Charité bien ordonnée…
Selon la clientèle de l’entreprise, l’engagement bien orienté visera la population qu’elle dessert. La charité bien ordonnée commence donc par… servir sa communauté. Ainsi, les entreprises solidement implantées dans le paysage québécois renforcent leur visibilité par la commandite d’événements locaux (festivals, spectacles culturels ou rencontres sportives). Elles s’impliquent dans maintes causes communautaires touchant les sciences, la culture, l’environnement, le sport amateur ou la santé. Et les petites entreprises ne sont pas en reste. D’ailleurs, pour les encourager, le programme Faire la différence : des entreprises engagées pour une meilleure société, une initiative du Groupe Pages Jaunes, récompense annuellement ces petites entreprises qui s’investissent bénévolement dans leur communauté tout en atteignant leurs objectifs d’affaires.

Politique et éthique…
Plusieurs entreprises se sont dotées de programmes et de politiques sur la philanthropie. Ainsi, la Brasserie Molson énonce dans sa politique les conditions à respecter par les organismes de bienfaisance qui souhaitent la solliciter. Ces organismes doivent détenir un numéro d’enregistrement à titre d’organisme de bienfaisance. Ils doivent en outre agir dans les trois secteurs privilégiés par l’entreprise. Les dons doivent servir directement à la mise en œuvre du projet plutôt qu’au financement des coûts administratifs. Le personnel doit pouvoir y participer bénévolement s’il le souhaite. Une analyse des coûts pourra être exigée… De leur côté, certains organismes de bienfaisance se sont dotés d’un code d’éthique pour renforcer la confiance des donateurs.

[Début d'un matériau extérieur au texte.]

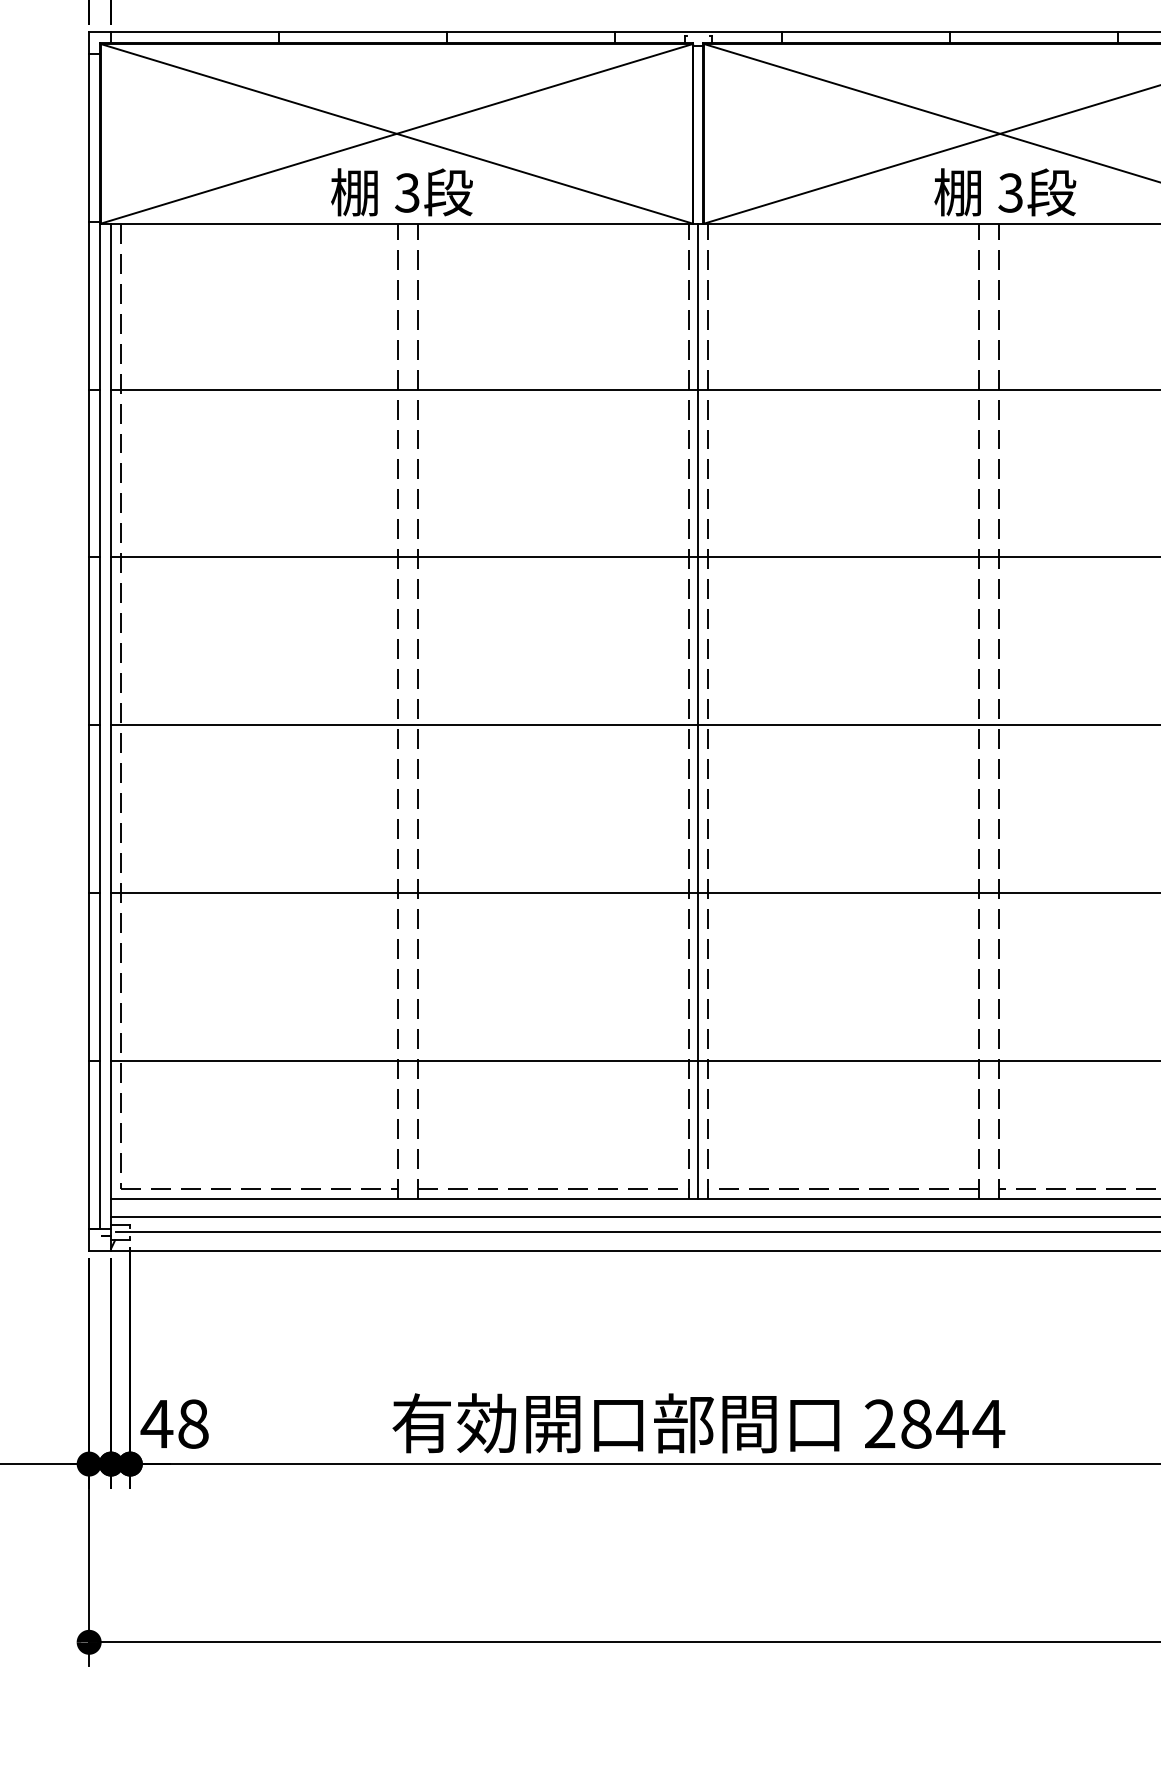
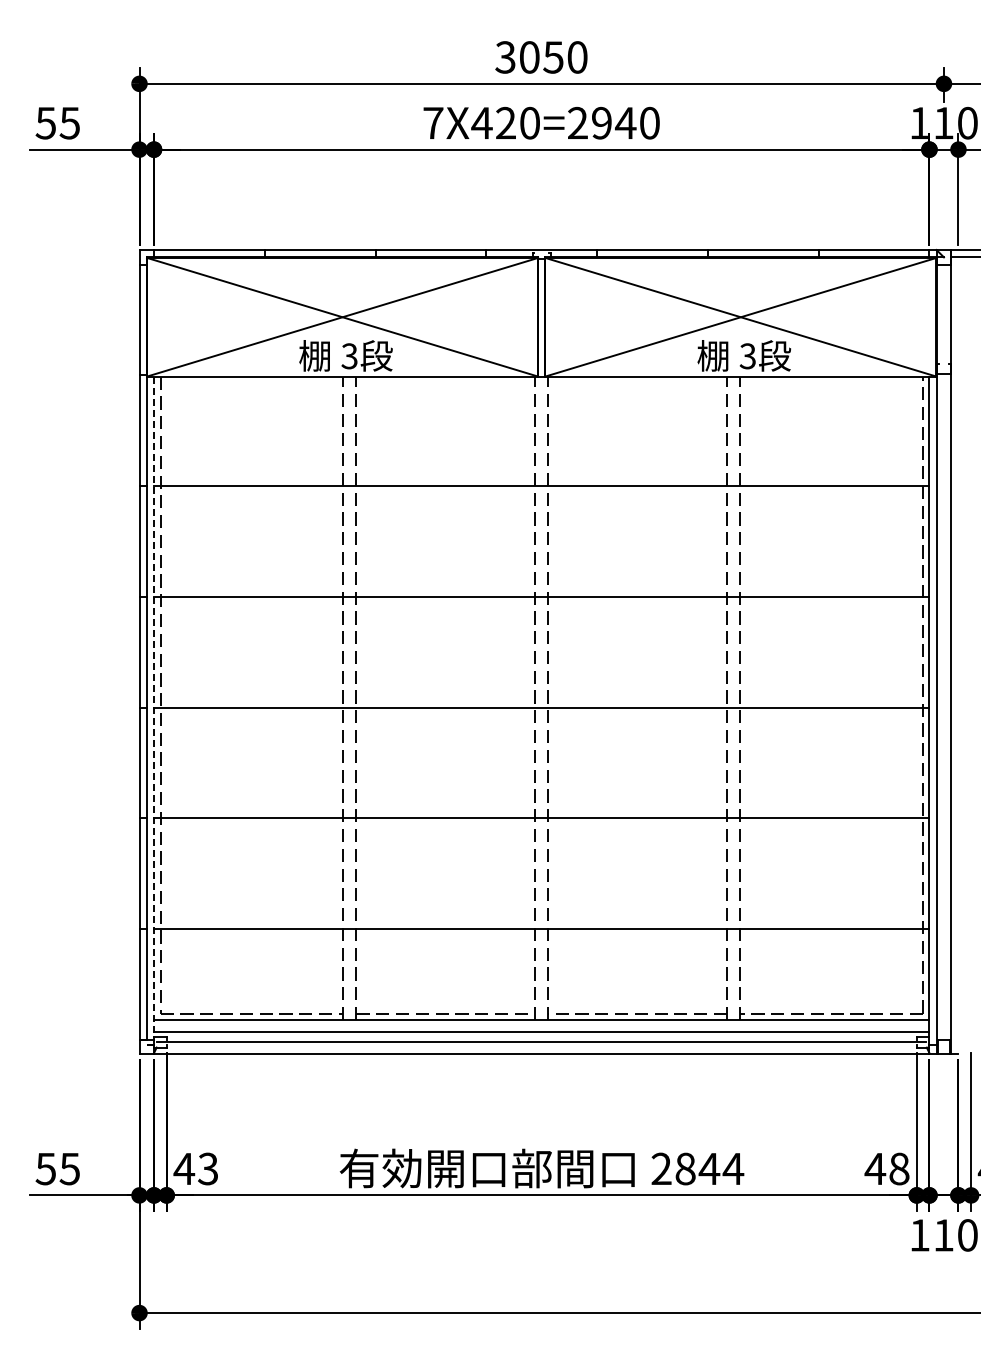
line: (698, 711) -> (541, 698), removed
line: (111, 724) -> (154, 707), solid -> dashed
text: (193, 1423) -> (208, 1168), 48 -> 43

Choisir sa cause : un choix stratégique
En donnant, peut-on faire d’une pierre deux coups? Outre des avantages fiscaux, les actions charitables suscitent la fierté et la mobilisation des employés qui aiment que les gestes suivent la parole. L’entreprise acquiert ainsi une certaine notoriété, ce qui lui permet d’attirer les candidats qui valorisent les organisations engagées dans des actions citoyennes. Patrimoine canadien évalue également que le bénévolat permet à l’entreprise de rehausser son prestige, de s’associer à une cause qui touche son bassin de clients, de mieux connaître cette communauté, de contribuer à améliorer le milieu de vie des employés, de leur donner l’occasion d’acquérir des compétences dans de nouveaux domaines, etc. Par ailleurs, selon Frumkin, dans Strategic Giving : The Art and Science of Philanthropy, l’action bénévole doit s’aligner sur les valeurs et les objectifs de l’entreprise et se centrer sur des causes essentielles. Par exemple, lorsque Desjardins Groupe d’assurances générales soutient financièrement Opération Nez Rouge, son action (la protection) s’accorde au marché de l’assurance. Comme quoi, les raisons de donner ne manquent pas…

Myriam Jézéquel, journaliste indépendante

Source : Effectif, volume 12, numéro 3, juin/juillet/août 2009.